Flying at top speed down the interstate, I took the first exit, pulling into an abandoned strip mall. Willow had thrown open the door before the truck was fully stopped, clambering out onto the pavement with a yelp. Cursing, I threw the truck into PARK and rushed outside to help her. Joe, too, had flown from the back of the truck, climbing up the cage toward the roof. Meanwhile, Britta was seated between the two racks of floodlights on the roof, her legs dangling over the windshield, looking substantially less stricken than the rest of us.
“Where’s the bite, Brit?” Joe was frantic, hauling Britta off the truck. Depositing her onto the pavement, he quickly sliced open the leg of her jeans, revealing a very red and angry imprint of teeth just above her ankle. There wasn’t much blood; it was mostly a surface wound. But in the end that wouldn’t matter. The bite had pierced the skin and once the infection spread to the bloodstream, no one lasted very long.
“Oh, Jesus, Brit, what the fuck did you do?” Joe jumped to his feet, palms pressed to his forehead, turning away.
“Oh shit,” Willow whispered, dropping to her knees beside her friend. “Oh shit, oh shit, Britta…”
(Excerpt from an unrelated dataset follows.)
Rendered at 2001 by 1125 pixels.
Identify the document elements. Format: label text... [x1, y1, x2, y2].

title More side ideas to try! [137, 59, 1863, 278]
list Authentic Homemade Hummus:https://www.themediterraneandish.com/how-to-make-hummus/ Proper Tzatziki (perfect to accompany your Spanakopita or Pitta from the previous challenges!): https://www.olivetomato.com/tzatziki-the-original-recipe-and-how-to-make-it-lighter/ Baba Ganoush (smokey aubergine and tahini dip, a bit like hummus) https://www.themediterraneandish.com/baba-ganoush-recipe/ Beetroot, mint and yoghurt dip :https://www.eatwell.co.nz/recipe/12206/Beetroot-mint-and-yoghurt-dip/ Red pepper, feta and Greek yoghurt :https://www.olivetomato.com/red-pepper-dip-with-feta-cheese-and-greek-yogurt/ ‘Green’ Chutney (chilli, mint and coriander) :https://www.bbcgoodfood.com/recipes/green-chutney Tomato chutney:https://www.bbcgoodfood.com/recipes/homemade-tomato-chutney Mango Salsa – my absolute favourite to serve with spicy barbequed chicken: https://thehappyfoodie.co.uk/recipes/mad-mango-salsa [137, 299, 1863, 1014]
“Told y’all to leave me there,” Britta said plainly. “I fuckin’ told y’all—” Britta’s words abruptly cut off. Wet sprayed across my face. I blinked, temporarily stunned as I took in the blood spatter across Britta and Willow’s equally owl-eyed expressions, both of them gaping at Britta’s partially severed limb.
With a panicked shout, Joe brought his ax down again, severing Britta’s leg only a few inches above her bite.
And then Britta began to scream. “My foot! Joey, my goddang motherfuckin’ foot!”
“Hold her still!” Joe shouted. Tossing the ax away, he began fumbling with his belt buckle, pulling the thick strip of leather free. I dropped down beside Britta, attempting to help Willow hold her still as blood pumped from the stump, coating my hands in seconds. Britta continued to scream and thrash in my grip, all the while cursing Joe.
Whipping off his shirt, Joe sat on Britta’s middle, working frantically to wrap it around her bleeding stump. Securing the belt over the makeshift bandage, he pulled and tied it tight.
Britta was still screaming and thrashing, though her movements had begun to slow and her screams had become nonsensical. Willow continued sobbing at her side, hugging Britta more than she was holding her.
“Help me get her in the truck,” Joe said, breathless. Jumping up, he swiped a blood-soaked hand across his face. “We gotta get back to camp—we gotta get her to Doc.”
At some point between lifting her off the pavement and laying her across the back seat, Britta stopped fighting. Willow scrambled inside, cradling Britta’s lolling head in her lap, while Joe began pulling various things from beneath the seats, shoving whatever he found beneath Britta’s ruined leg, in order to keep it elevated.
Shirtless, face and chest painted in Britta’s blood, he turned to me, the whites of his eyes stark against his bloodied skin. “Drive, brother,” he growled. “As fast as you fuckin’ can.”